**WRITTEN EXERCISE 1:** According to the piece on prohibition in Bihar, what did Nitish Kumar promise while campaigning for the Assembly elections?
**WRITTEN EXERCISE 2:** Write out all the records again with every "phylum" renamed to "division" and nothing else changed. Leave the pictures out.

**PROVIDED PASSAGE:**
━━━━━━━━━━━━━━━━━━━━━━━━━━━━━━
As the year draws to an end and people increasingly from all walks of life (the way cakes are being lapped up even in the most modest of neighbourhoods is a lesson) get into a celebratory mood, liquor sales across the country are booming. I myself have made much of the fun of drinking and discovering undervalued brands. Therefore, I will be going against the grain when I argue that the issue of introducing prohibition in Bihar should not be dismissed out of hand.
There are two reasons for this change of heart. First, Chief Minister Nitish Kumar made a promise, while campaigning for the Assembly elections, to ban the sale of liquor if he were to be returned to power. This resonated with women voters whose turnout went up perceptibly in these elections. There are many reasons for the massive victory of the Grand Alliance but the prohibition promise was an important one.
The issue is, do you take election promises seriously? Prime Minister Narendra Modi famously promised to bring back the black money salted away abroad which would put lakhs into every citizen's bank account. Then, with breathtaking casualness, it was explained after the elections that the promise was made in a manner of speaking and should not be taken literally. Are elections promises made to be broken and democracy works nevertheless? Instead, should election promises, at least the important ones, be made after careful thought and every attempt made after coming to power to keep them? If you give up after an honest effort to live by the promise that does not work then it can at least be said that your intentions were honourable.
━━━━━━━━━━━━━━━━━━━━━━━━━━━━━━
Records from a dataset:
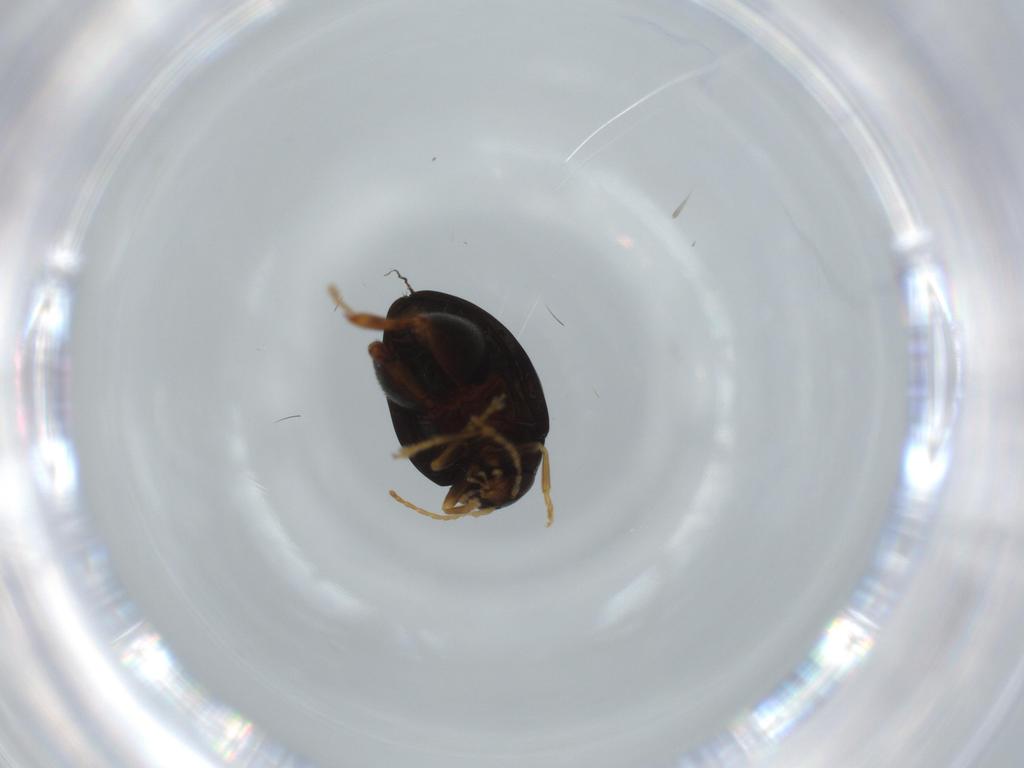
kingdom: Animalia
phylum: Arthropoda
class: Insecta
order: Coleoptera
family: Chrysomelidae
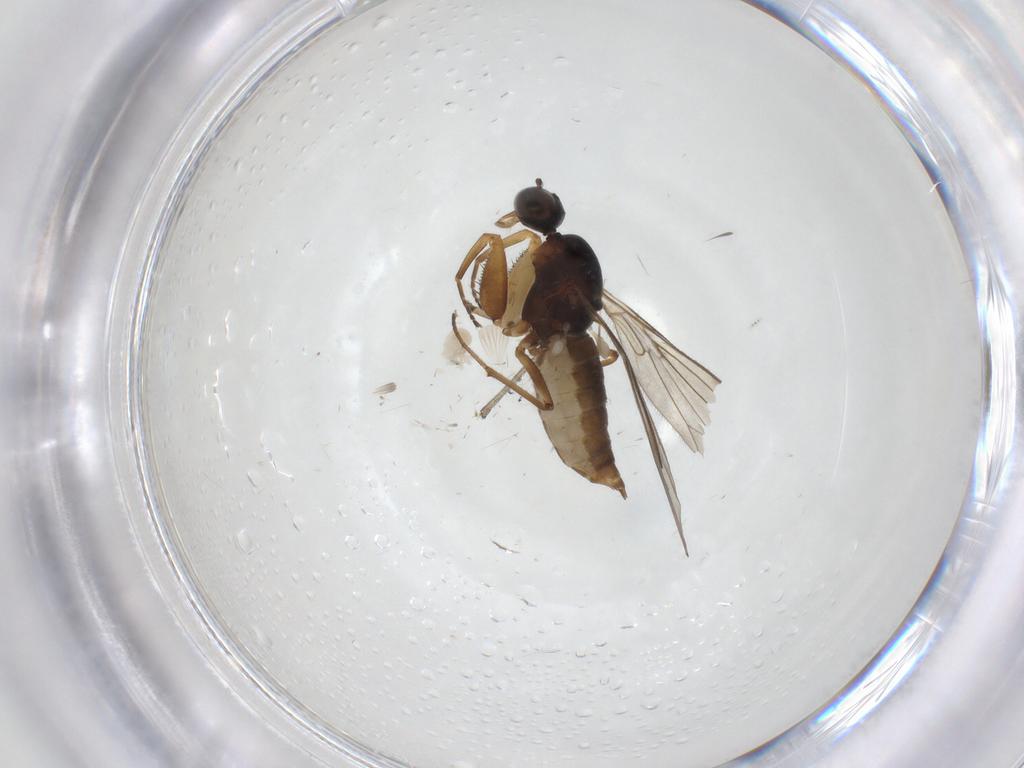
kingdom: Animalia
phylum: Arthropoda
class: Insecta
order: Diptera
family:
━━━━━━━━━━━━━━━━━━━━━━━━━━━━━━
**WRITTEN RESPONSE 1:** He promised to ban the sale of liquor if he were returned to power.

**WRITTEN RESPONSE 2:**
kingdom: Animalia
division: Arthropoda
class: Insecta
order: Coleoptera
family: Chrysomelidae
kingdom: Animalia
division: Arthropoda
class: Insecta
order: Diptera
family:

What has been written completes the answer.